Alla giornata hanno partecipato Goti Bauer e Liliana Segre, alle quali è stato chiesto di raccontare quali sono le domande che ricevono più spesso dagli studenti. “Sapere su quali ambiti si focalizza l’attenzione dei ragazzi – ha affermati Rita Sidoli, docente di pedagogia – ci aiuta a capire cosa essi hanno compreso e quali sono i passi che devono ancora fare per arrivare a interiorizzare il valore della memoria che ascoltano”. Secondo quanto affermano le due testimoni, i giovani sono emotivamente molto coinvolti dai ricordi, talvolta a scapito di una conoscenza profonda degli eventi storici: “Al termine della mia testimonianza – ha raccontato Goti Bauer – c’è sempre un grave silenzio fra i ragazzi e le domande stentano a emergere.
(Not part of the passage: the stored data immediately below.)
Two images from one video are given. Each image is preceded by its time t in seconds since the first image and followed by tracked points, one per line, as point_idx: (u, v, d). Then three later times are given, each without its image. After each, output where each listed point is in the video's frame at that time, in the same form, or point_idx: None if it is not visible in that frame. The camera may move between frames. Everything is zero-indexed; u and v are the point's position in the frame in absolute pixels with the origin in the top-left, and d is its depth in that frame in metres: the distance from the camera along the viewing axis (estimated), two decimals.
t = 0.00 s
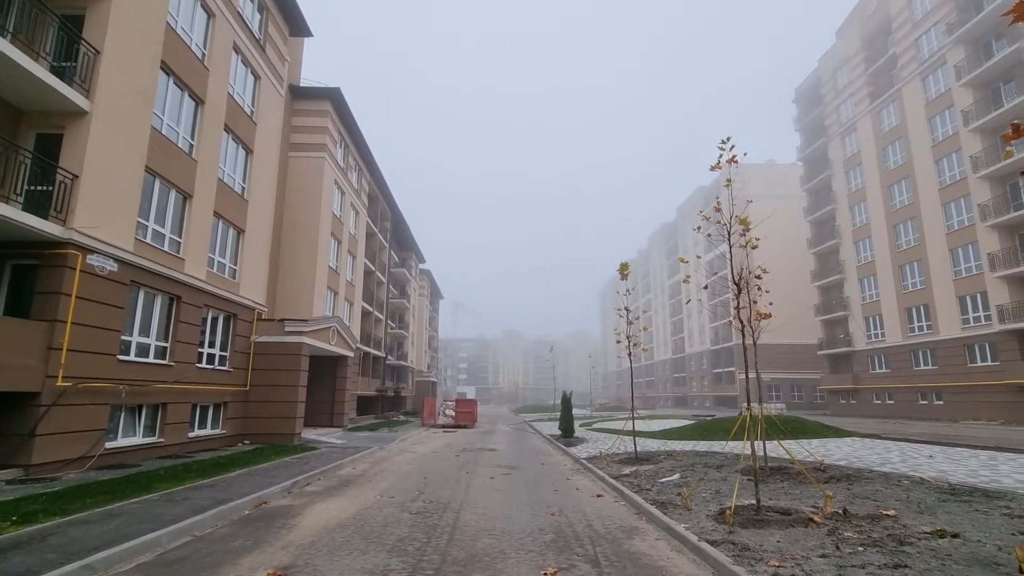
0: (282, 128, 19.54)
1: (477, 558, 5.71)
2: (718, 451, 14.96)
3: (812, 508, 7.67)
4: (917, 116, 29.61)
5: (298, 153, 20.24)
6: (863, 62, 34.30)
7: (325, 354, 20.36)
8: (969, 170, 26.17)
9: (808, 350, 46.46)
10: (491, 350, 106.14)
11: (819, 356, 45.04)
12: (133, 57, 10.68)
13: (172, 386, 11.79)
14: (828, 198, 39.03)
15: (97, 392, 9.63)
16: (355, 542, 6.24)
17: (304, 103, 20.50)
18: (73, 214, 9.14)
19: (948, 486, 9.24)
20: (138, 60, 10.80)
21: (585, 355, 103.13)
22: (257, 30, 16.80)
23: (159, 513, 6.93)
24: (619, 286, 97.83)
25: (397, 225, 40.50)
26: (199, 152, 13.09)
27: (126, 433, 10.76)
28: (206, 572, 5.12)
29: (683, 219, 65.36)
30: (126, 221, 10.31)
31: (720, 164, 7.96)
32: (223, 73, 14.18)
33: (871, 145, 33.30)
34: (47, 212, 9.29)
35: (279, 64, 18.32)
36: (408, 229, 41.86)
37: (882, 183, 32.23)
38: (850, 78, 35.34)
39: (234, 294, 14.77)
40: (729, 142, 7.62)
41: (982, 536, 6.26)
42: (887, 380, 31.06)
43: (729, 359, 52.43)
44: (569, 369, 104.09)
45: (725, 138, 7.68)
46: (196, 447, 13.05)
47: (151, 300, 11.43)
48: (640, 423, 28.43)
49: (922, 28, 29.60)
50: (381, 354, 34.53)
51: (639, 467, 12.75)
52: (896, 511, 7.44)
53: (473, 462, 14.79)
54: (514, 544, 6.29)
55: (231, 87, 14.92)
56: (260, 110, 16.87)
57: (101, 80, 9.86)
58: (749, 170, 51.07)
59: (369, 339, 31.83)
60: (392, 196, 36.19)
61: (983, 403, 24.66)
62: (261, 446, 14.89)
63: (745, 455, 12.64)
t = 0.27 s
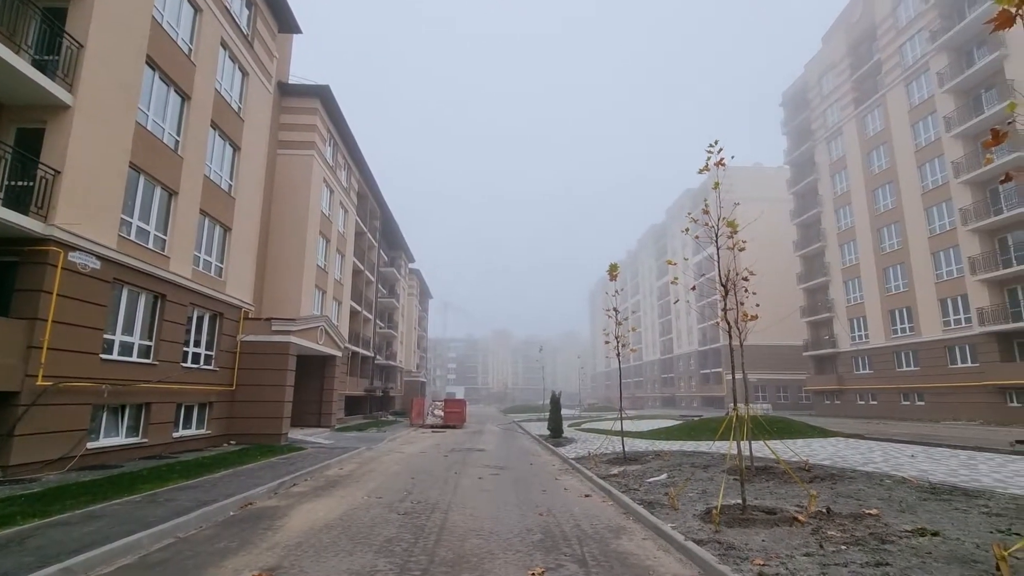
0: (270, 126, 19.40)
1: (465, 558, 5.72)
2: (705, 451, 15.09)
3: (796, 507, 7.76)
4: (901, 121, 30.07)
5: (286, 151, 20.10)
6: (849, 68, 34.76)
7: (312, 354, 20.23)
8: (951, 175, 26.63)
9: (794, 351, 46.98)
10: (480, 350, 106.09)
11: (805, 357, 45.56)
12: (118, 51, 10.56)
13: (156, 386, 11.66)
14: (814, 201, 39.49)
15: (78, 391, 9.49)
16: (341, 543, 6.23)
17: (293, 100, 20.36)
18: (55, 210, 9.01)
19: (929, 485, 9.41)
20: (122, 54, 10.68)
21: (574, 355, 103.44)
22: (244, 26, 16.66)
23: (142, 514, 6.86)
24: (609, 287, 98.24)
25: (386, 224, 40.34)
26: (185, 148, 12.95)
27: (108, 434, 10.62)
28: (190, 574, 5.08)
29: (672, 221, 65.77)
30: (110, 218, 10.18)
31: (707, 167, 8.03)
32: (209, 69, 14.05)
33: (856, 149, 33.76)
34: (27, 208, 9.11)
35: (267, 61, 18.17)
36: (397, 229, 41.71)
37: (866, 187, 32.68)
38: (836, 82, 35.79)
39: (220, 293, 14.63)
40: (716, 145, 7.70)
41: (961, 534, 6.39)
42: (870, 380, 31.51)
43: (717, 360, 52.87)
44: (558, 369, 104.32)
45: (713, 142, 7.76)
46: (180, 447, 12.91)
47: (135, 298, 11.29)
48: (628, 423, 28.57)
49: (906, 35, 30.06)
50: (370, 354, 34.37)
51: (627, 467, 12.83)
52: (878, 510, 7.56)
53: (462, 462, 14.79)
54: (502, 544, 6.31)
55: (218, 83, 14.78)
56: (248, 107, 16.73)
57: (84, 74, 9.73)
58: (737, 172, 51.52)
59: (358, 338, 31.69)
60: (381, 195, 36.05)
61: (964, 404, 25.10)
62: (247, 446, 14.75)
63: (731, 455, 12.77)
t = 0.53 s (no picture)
0: (256, 123, 19.24)
1: (450, 559, 5.74)
2: (690, 451, 15.25)
3: (779, 507, 7.88)
4: (882, 127, 30.62)
5: (272, 149, 19.93)
6: (832, 74, 35.32)
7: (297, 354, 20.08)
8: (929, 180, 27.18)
9: (777, 353, 47.59)
10: (468, 351, 105.93)
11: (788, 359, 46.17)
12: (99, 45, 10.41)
13: (136, 386, 11.51)
14: (797, 204, 40.04)
15: (55, 391, 9.34)
16: (326, 545, 6.20)
17: (279, 98, 20.21)
18: (32, 206, 8.86)
19: (907, 484, 9.61)
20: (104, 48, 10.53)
21: (561, 356, 103.75)
22: (230, 21, 16.51)
23: (120, 517, 6.77)
24: (596, 288, 98.70)
25: (372, 223, 40.14)
26: (168, 144, 12.81)
27: (86, 435, 10.46)
28: None
29: (659, 223, 66.27)
30: (89, 214, 10.03)
31: (693, 169, 8.13)
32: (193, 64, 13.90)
33: (838, 154, 34.31)
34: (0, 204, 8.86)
35: (253, 58, 18.02)
36: (384, 228, 41.51)
37: (848, 191, 33.22)
38: (819, 88, 36.34)
39: (203, 292, 14.47)
40: (702, 148, 7.80)
41: (937, 532, 6.53)
42: (851, 381, 32.03)
43: (702, 361, 53.37)
44: (545, 369, 104.53)
45: (699, 145, 7.86)
46: (161, 448, 12.75)
47: (115, 296, 11.13)
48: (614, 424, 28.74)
49: (887, 42, 30.64)
50: (356, 354, 34.19)
51: (612, 467, 12.92)
52: (858, 509, 7.71)
53: (448, 463, 14.78)
54: (487, 545, 6.34)
55: (202, 79, 14.63)
56: (233, 103, 16.57)
57: (64, 67, 9.58)
58: (723, 175, 52.06)
59: (344, 339, 31.51)
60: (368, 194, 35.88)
61: (941, 404, 25.64)
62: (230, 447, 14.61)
63: (715, 455, 12.92)
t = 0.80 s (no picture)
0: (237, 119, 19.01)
1: (433, 560, 5.75)
2: (672, 451, 15.42)
3: (758, 505, 8.03)
4: (859, 132, 31.26)
5: (254, 146, 19.71)
6: (812, 80, 35.95)
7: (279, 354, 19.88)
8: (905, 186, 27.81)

Spesso, sono io a rompere il ghiaccio, anche se le domande restano comunque poche, fatte per lo più dagli studenti che hanno già lavorato in classe su questo tema. Gli interrogativi che i ragazzi si pongono sono ricorrenti e riguardano soprattutto la vita nei campi, i rapporti personali. Solo ultimamente mi sono state fatte domande più complesse riguardo al negazionismo o all’importanza della trasmissione della memoria. Molti si chiedono e mi chiedono quale dovrà essere il loro ruolo. Questo è fondamentale”. “Spesso – ha aggiunto Liliana Segre – i ragazzi mi domandano come abbiamo fatto a resistere. Io credo che, al giorno d’oggi, i giovani, troppo supportati dai genitori, non siano preparati ad affrontare le prove della vita. È necessario trasmettere loro la forza, la volontà di credere in se stessi anche quando ci si sente dire che la propria vita non ha valore. Io credo che la nostra testimonianza possa essere un insegnamento a resistere. Non si deve insistere sugli orrori di una violenza tanto efferata e sistematica. Ogni giovane è legato alla propria famiglia, alla propria casa, alla propria città. Conoscere il distacco senza via di scampo, senza ritorno, che noi abbiamo vissuto, può certamente dare a ognuno di loro il senso di cosa è stata la Shoah. Questo dolore immenso possono comprenderlo e ripiegarlo su se stessi. Questo può insegnare loro cosa è la forza”.